Une menace à peine voilée 

En clair, les anciens membres de la Commission administrative ne se contentaient pas d’écrire que leur gouvernement de fait – car c’est ainsi qu’ils voyaient la Commission administrative – avait une légitimité et pouvoir égaux à ceux du gouvernement en exil. Ils affirmaient, dans un document certes confidentiel mais officiel, que ce gouvernement, en quittant le pays, avait cessé d’exister.
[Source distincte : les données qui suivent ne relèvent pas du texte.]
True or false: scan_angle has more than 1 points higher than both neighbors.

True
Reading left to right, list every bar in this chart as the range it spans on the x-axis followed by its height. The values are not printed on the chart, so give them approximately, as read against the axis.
Dans la suite du mémoire, les auteurs affirmaient qu’ils étaient disposés à reconnaître l’autorité et la légitimité du gouvernement et à considérer que la Commission administrative était dissoute, mais prenaient soin de souligner qu’ils le faisaient de leur propre chef. Que c’était là une décision prise en toute souveraineté … et qu’éventuellement ils pourraient revenir dessus et raconter leur version de l’histoire, cette fois-ci publiquement? C’était du moins sous-entendu. Il y avait en tout cas dans le mémoire cette mise en garde contre l’enquête administrative confiée à Robert Als qui constituait une menace à peine voilée: „Les soussignés se croient autorisés à mettre le gouvernement en garde contre ce procédé contraire à un principe fondamental de notre droit pénal et disciplinaire et propre à faire peser un soupçon déshonorant sur la masse des fonctionnaires dont les sentiments patriotiques ne sauraient cependant être mis en doute. Les soussignés ignorent comment les fonctionnaires répondront à la mesure d’investigation annoncée. Ils craignent que le gouvernement ne s’aliène en y recourant la sympathie de nombreux fidèles collaborateurs.“


* Ces documents se trouvent aux Archives nationales de Luxembourg, dans le fonds Epuration: ANLux EPU 104.